With that as her starting point more than two decades ago, it had to have had an effect on the way she approached music, if not life. Maybe writing wasn’t about connecting with others but with herself.
“This is making me realise that having so much space and openness, and knowing I could go where no one could hear me, was definitely a beginning place for me to go sing,” she says. “Knowing that no one could hear me sing or play around on the guitar, no one could make fun of me, no one could tell me I was doing it wrong. I’ve never thought about that before but now I’m realising that if I didn’t have access to something like that …”
As her voice trails off, Shaw’s eyes lose focus as she disappears into a memory, and then brings herself back.
“Aside from writing music out on my Mom’s property, the rest of my songwriting typically happens in the car, where no one can hear me: driving from Oakland out to my Mom’s property You’re on to something.”
Did that early isolation, the chance to at least start well out of sight, give her some confidence when people started judging her singing, writing, playing, everything?
“I had more of a stubbornness. I definitely would say most of my childhood I was very afraid of doing something wrong, and had a huge fear of being embarrassed. I definitely got bullied a lot and at some point I started to realise, oh they going to hate me and make fun of me no matter what I do, there’s nothing I can do to escape that, so I may as well do whatever I want,” Shaw says. “I feel like from that moment – I was probably 16 when I had that epiphany – I had a different attitude about everything that I put forth, whether it was me and how I dressed or how I interacted with people.”
Did it work? Did it help? Did it matter if it didn’t?
“It definitely gave me more what presented as fearless but was definitely some overcompensating. I had that fake it till you make it attitude for a really long time, and it really helped me: I project what I want and sometimes it’s enough to where I’m really able to lift and change my brain to being ‘you can have that if you want it’,” she says.
“I definitely grew up with a lot of that and when I started playing in warehouses, with garage rock bands and punk bands and stuff like that, I got a lot of judgement, a lot of criticism, a lot of comments, and sometimes it would upset me but it pretty much always just gave me more fuel to, I guess not prove them wrong, but prove to myself that I’m doing what I should be doing, and I should keep doing it.”
It’s not like it was just a small reaction, or just some usual grumbling from competitive peers.
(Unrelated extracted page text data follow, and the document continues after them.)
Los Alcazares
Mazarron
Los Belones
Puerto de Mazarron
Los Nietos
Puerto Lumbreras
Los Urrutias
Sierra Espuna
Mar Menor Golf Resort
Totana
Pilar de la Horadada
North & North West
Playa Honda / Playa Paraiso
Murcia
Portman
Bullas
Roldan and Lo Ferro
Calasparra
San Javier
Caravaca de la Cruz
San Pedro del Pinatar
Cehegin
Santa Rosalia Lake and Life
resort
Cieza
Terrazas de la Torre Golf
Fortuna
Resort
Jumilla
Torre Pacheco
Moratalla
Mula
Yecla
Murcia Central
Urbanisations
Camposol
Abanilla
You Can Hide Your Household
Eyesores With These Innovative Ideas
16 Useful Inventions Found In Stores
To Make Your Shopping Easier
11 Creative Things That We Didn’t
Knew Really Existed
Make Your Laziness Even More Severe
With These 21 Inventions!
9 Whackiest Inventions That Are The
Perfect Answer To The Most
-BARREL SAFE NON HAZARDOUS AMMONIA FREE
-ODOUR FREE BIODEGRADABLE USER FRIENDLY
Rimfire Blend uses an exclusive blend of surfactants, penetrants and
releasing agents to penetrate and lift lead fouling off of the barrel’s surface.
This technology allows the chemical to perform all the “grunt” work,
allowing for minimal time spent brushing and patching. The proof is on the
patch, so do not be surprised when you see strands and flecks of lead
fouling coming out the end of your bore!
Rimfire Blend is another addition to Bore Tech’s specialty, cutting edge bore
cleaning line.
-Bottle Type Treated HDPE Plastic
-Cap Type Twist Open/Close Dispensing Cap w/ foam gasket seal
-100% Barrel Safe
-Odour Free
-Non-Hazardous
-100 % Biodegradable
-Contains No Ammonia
“Realising that I am not someone who looks like they would be a normal musician: I don’t know … being a woman, being fat, being tall, and being part of this scene that was very male, it was like I didn’t belong anywhere,” says Shaw. “Instead of making me try and shape myself to fit in, it kind of made me want to become more and more and more myself, and feel good not fitting in.
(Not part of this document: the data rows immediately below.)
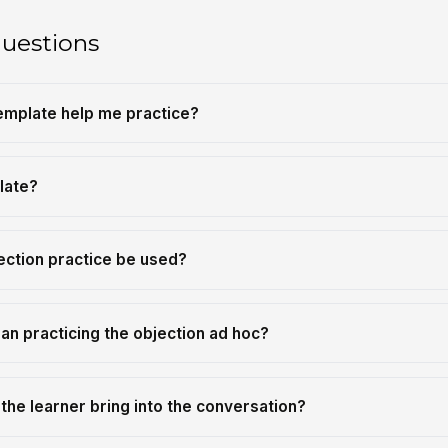
questions
template help me practice?
late?
ection practice be used?
an practicing the objection ad hoc?
the learner bring into the conversation?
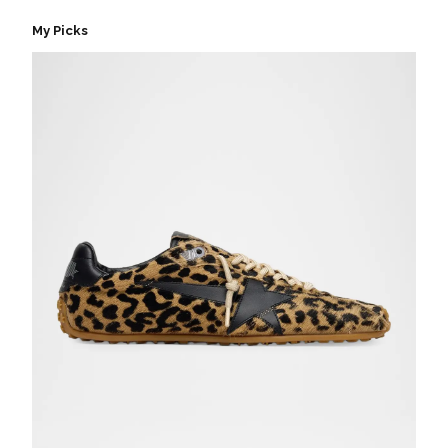
My Picks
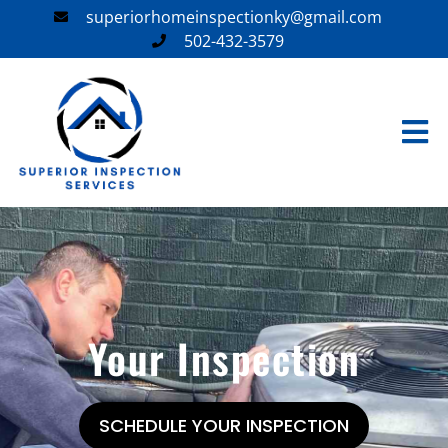
superiorhomeinspectionky@gmail.com
502-432-3579
Your Inspection
SCHEDULE YOUR INSPECTION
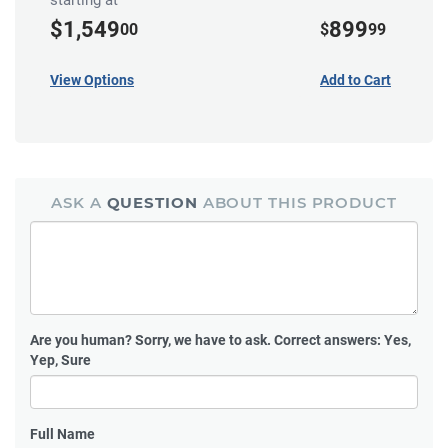
starting at
$1,549
899
00
$
99
View Options
Add to Cart
ASK A
QUESTION
ABOUT THIS PRODUCT
Are you human?
Sorry, we have to ask. Correct answers: Yes,
Yep, Sure
Full Name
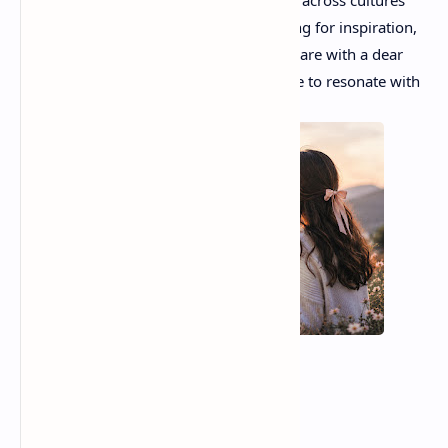
emotional connections that unite people across cultures
and generations. Whether you are looking for inspiration,
comfort, or simply beautiful poetry to share with a dear
friend, these remarkable poems continue to resonate with
readers around the world.
Your Catfish Friend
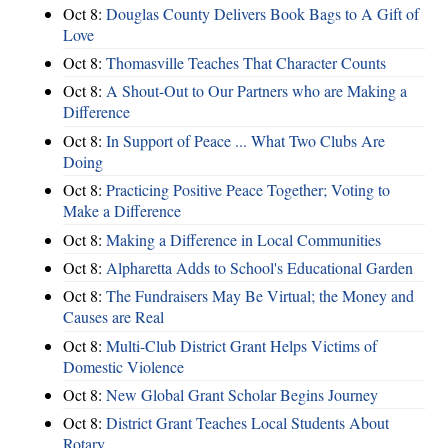
Oct 8:
Douglas County Delivers Book Bags to A Gift of
Love
Oct 8:
Thomasville Teaches That Character Counts
Oct 8:
A Shout-Out to Our Partners who are Making a
Difference
Oct 8:
In Support of Peace ... What Two Clubs Are
Doing
Oct 8:
Practicing Positive Peace Together; Voting to
Make a Difference
Oct 8:
Making a Difference in Local Communities
Oct 8:
Alpharetta Adds to School's Educational Garden
Oct 8:
The Fundraisers May Be Virtual; the Money and
Causes are Real
Oct 8:
Multi-Club District Grant Helps Victims of
Domestic Violence
Oct 8:
New Global Grant Scholar Begins Journey
Oct 8:
District Grant Teaches Local Students About
Rotary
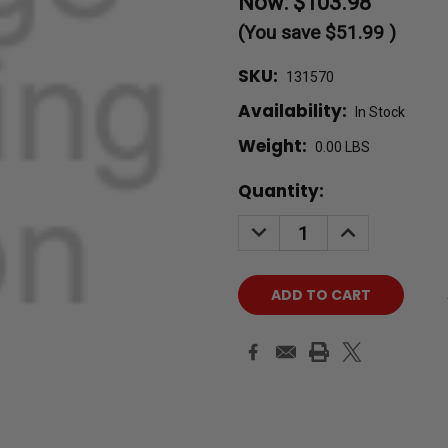
Now:
$103.98
(You save
$51.99
)
SKU:
131570
Availability:
In Stock
Weight:
0.00 LBS
Current
Quantity:
Stock:
DECREASE
INCREASE
QUANTITY:
QUANTITY:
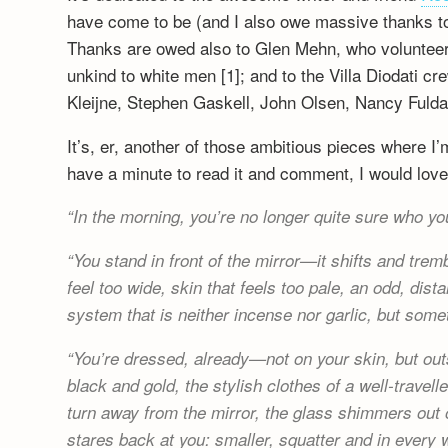
have come to be (and I also owe massive thanks to h
Thanks are owed also to Glen Mehn, who volunteered
unkind to white men [1]; and to the Villa Diodati c
Kleijne, Stephen Gaskell, John Olsen, Nancy Fulda
It’s, er, another of those ambitious pieces where I’m
have a minute to read it and comment, I would love
In the morning, you’re no longer quite sure who yo
You stand in front of the mirror—it shifts and tre
feel too wide, skin that feels too pale, an odd, di
system that is neither incense nor garlic, but som
You’re dressed, already—not on your skin, but outs
black and gold, the stylish clothes of a well-trav
turn away from the mirror, the glass shimmers out 
stares back at you: smaller, squatter and in every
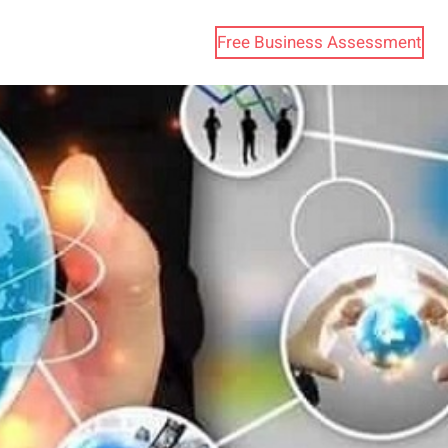
Free Business Assessment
“But [the band have] never fit in anywhere. Like you were talking about, people pigeonholing us: there is no perfect comparison anyway. That used to make me sad, in the beginning, and now I love it.”
Shannon & The Clams play Westwood, Melbourne, July 21; The Corner, Melbourne, July 22; Splendour In The Grass, Byron Bay, July 24; La La La’s, Wollongong, July 27; Mary’s Underground, Sydney, July 28.